This repo contains the implementation of TGraphNet, a spatio-temporal graph convolutional neural network for sequence to sequence 3D pose estimation from videos. A detailed report about TGraphNet and general human pose estimation can be found at the root of the repository.
TGraphNet is a U-Shaped spatial-temporal graph convolutional network that estimates 3D pose sequence from an input video. It is a 2-stage model, meaning that first a sequence of 2D postures are created from the video, then 2D poses are lifted to 3D poses by TGraphNet.
As a U-Shaped network, TGraphNet downsamples and upsamples the input sequence for global temporal feature extraction. To exploit relational features of the input 2D poses, TGraphNet utilizes a non-uniform graph convolutions with learnable affinity matrices.
- Python 3.6.9
- CUDA 11.1
- PyTorch 1.10.0
- Ubuntu 18.04
Dependencies are listed in requirements.txt file in src folder.

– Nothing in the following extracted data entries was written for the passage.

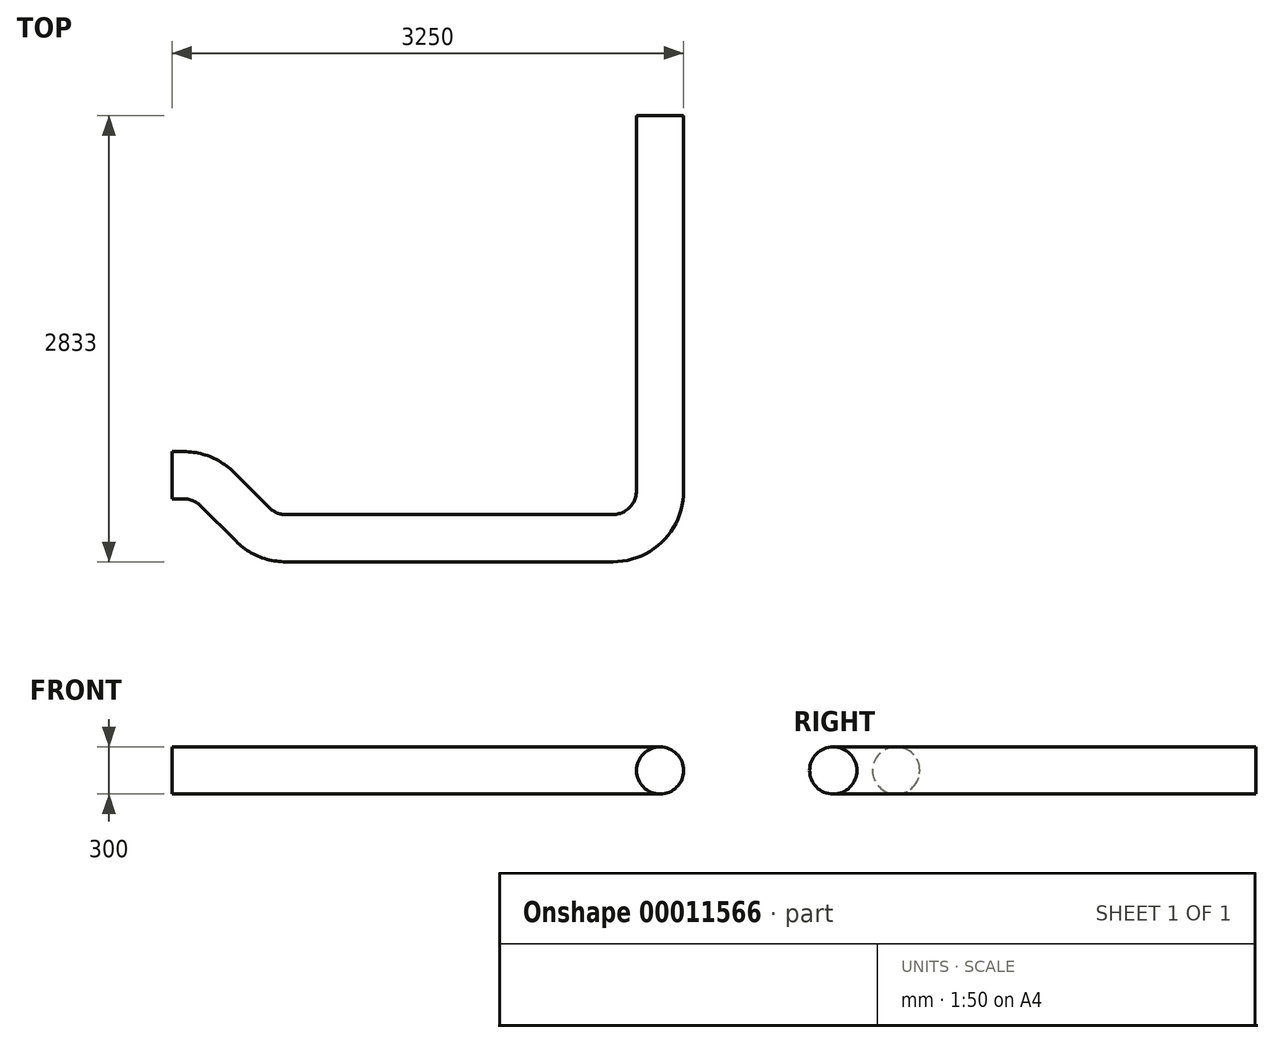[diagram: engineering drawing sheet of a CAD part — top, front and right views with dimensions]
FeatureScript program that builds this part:
annotation { "Feature Type Name" : "Feature", "Feature Type Description" : "" }
export const myFeature = defineFeature(function(context is Context, id is Id, definition is map)
    precondition{}
    {
        {
            var Q0;
            Q0=qCreatedBy(makeId("Top.planeOp"),FACE);
            var sketch = newSketch(context, id + "F0", { "sketchPlane" : qUnion([Q0])});
            skLineSegment(sketch, "E0", {"start": v(0, 0) * mm, "end": v(75.74, 0) * mm});
            skLineSegment(sketch, "E1", {"start": v(287.87, -87.87) * mm, "end": v(512.13, -312.13) * mm});
            skLineSegment(sketch, "E2", {"start": v(724.26, -400) * mm, "end": v(2800, -400) * mm});
            skLineSegment(sketch, "E3", {"start": v(3100, -100) * mm, "end": v(3100, 2283) * mm});
            skPoint(sketch, "E4.visualSharp", {"position": v(200, 0) * mm});
            skArc(sketch, "E4.filletArc", {"start": v(287.87, -87.87) * mm, "mid": v(190.54, -22.84) * mm, "end": v(75.74, 0) * mm});
            skPoint(sketch, "E5.visualSharp", {"position": v(600, -400) * mm});
            skArc(sketch, "E5.filletArc", {"start": v(512.13, -312.13) * mm, "mid": v(609.46, -377.16) * mm, "end": v(724.26, -400) * mm});
            skPoint(sketch, "E6.visualSharp", {"position": v(3100, -400) * mm});
            skArc(sketch, "E6.filletArc", {"start": v(2800, -400) * mm, "mid": v(3012.13, -312.13) * mm, "end": v(3100, -100) * mm});
            skSolve(sketch);
        }
        {
            var Q0;
            Q0=qCreatedBy(makeId("Right.planeOp"),FACE);
            var sketch = newSketch(context, id + "F1", { "sketchPlane" : qUnion([Q0])});
            skCircle(sketch, "E7", {"center": v(0, 0) * mm, "radius": 150 * mm});
            skSolve(sketch);
        }
        {
            var Q0;
            Q0 = qSketchRegion(id + "F1", true);
            var Q1;
            Q1 = qBodyType(qCreatedBy(id + "F0" ,EDGE), BodyType.WIRE);
            sweep(context, id + "F2", {"profiles" : qUnion([Q0]), "path" : qUnion([Q1])});
        }
    });
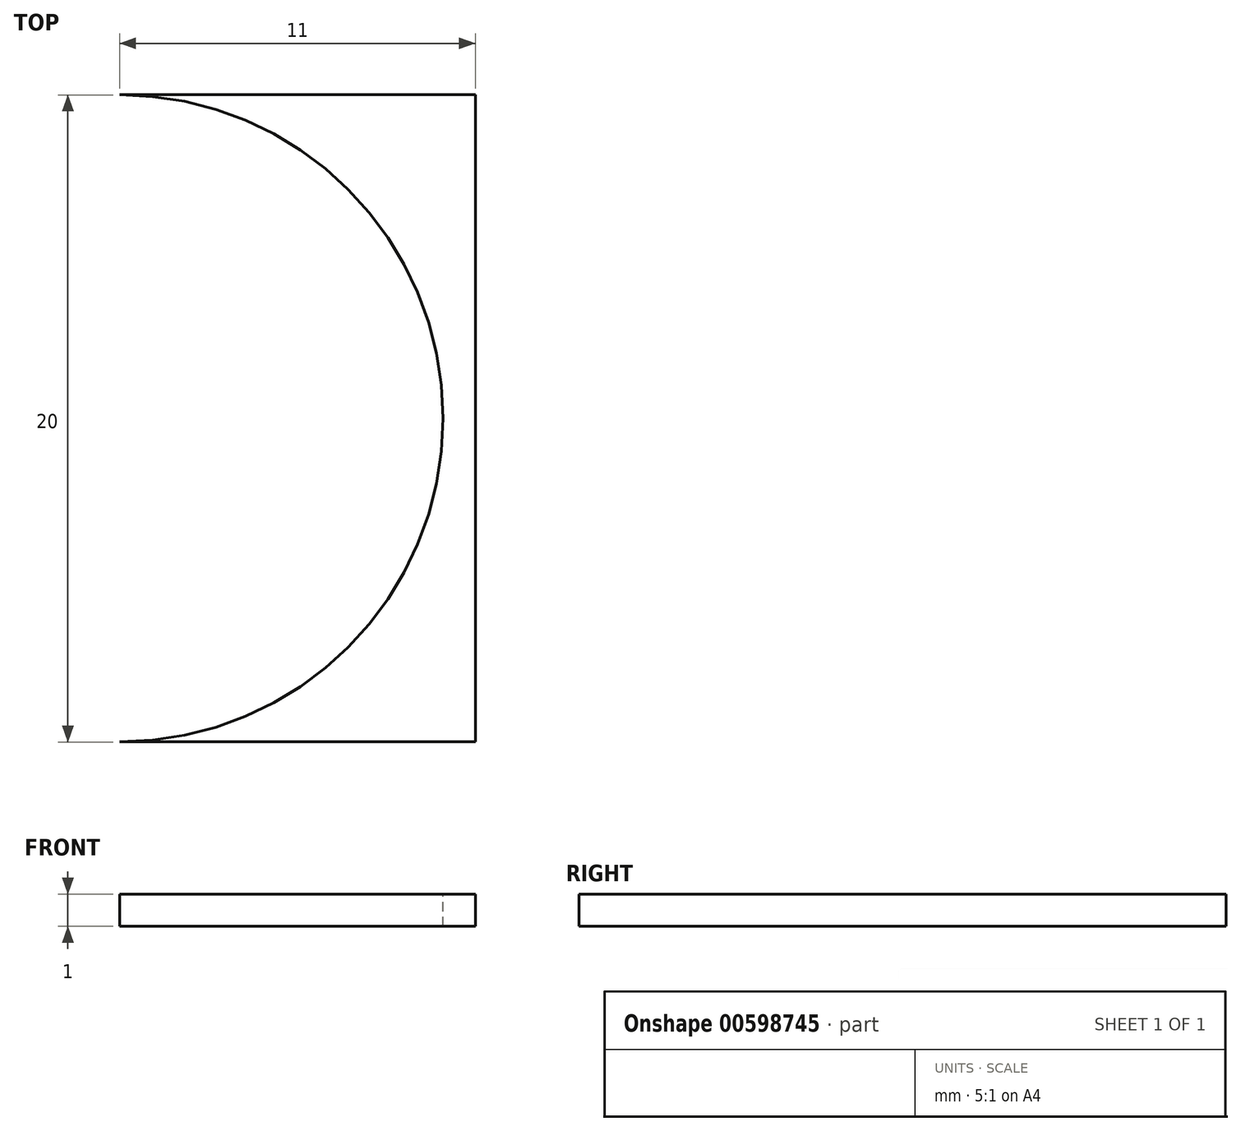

Human3.6M dataset needs to be downloaded from the official website. D3 Positions and D3 angles are necessary for the dataset class to work. To prepare the dataset, extract the archives for each subject and setup the directory tree to look as follows:
/path/to/dataset/convert_cdf_to_mat.m
/path/to/dataset/pose/S1/MyPoseFeatures/D3_Positions/Directions 1.cdf
/path/to/dataset/pose/S1/MyPoseFeatures/D3_Positions/Directions.cdf
...
The run convert_cdf_to_mat.m
from MATLAB.
2D CPN detectios for Human3.6M dataset can be downloaded from VideoPose3D repository at .
MPI-3DHP and MPI-3DPW dataset files are pre-processed and provided in the ./data/
folder.
Two model TGraphNet and TGraphNet traj are trained in the scope of the project. TGraphNet predictes only the root relative pose. TGraphNet traj, additionally, predicts the global trajectory of the subject. To run the scripts, make sure that ./src
folder is included in PYTHONPATH so that python recognizes modules in the directory.
The model checkpoint is located in ./models/stgcn/root_rel/root_rel.pth.tar
folder. To evaluate the model on Human3.6M using a checkpoint, please mention the path to the checkpoint in ./models/stgcn/root_rel/params.json
in restore_file
key. Then run:
cd src
python3 models/train_seq.py --exp_suffix=root_rel --run_suffix=1 --exp_desc="testing" --data_dir="/path/to/h36m/dataset" --seed_value=333 --mode=test
For evaluation on MPI-3DPW dataset run:
cd src
python3 models/eval_pw3d.py --exp_suffix=root_rel --run_suffix=1 --exp_desc="testing" --seed_value=333 --mode=test
For evaluation on MPI-3DHP dataset run:
cd src
python3 models/eval_dhp.py --exp_suffix=root_rel --run_suffix=1 --exp_desc="testing" --seed_value=333 --mode=test
Additionally, TGraphNet (traj) is trained to predict the global trajectory of the person in the 3D space. The architecture is identical to TGraphNet with only difference being that another regression head is used to estimate the position of the root (Hip) joint.
The model checkpoint is located in ./models/stgcn/root_rel/root_rel.pth.tar
folder. To evaluate the model on Human3.6M using a checkpoint, please mention the path to the checkpoint in ./models/stgcn/root_rel/params.json
in restore_file
key. Then run:
cd src
python3 models/train_seq_traj.py --exp_suffix=global_pos --run_suffix=1 --exp_desc="testing" --data_dir="/path/to/h36m/dataset" --seed_value=333 --mode=test
For evaluation on MPI-3DPW dataset run:
cd src
python3 models/eval_pw3d.py --exp_suffix=global_pos --run_suffix=1 --exp_desc="testing" --seed_value=333 --mode=test
For evaluation on MPI-3DHP dataset run:
cd src
python3 models/eval_dhp.py --exp_suffix=global_pos --run_suffix=1 --exp_desc="testing" --seed_value=333 --mode=test
To train the root relative 3D pose mode, TGraphNet, remove the checkpoint path in params.json
and run:
cd src
python3 models/train_seq.py --exp_suffix=root_rel --run_suffix=1 --exp_desc="description" --data_dir="/path/to/h36m/dataset" --seed_value=333 --mode=train
To train TGraphNet traj, remove the checkpoint path in params.json
and run:
cd src
python3 models/train_seq_traj.py --exp_suffix=root_rel --run_suffix=1 --exp_desc="description" --data_dir="/path/to/h36m/dataset" --seed_value=333 --mode=train
I am eternally grateful to my supervisor at Technical University of Munich, Ms.C. Soubarna Banik for guidance and support during this project.
Dataset setup codes and sequence data generators are built on top of MixSTE and VideoPose3D.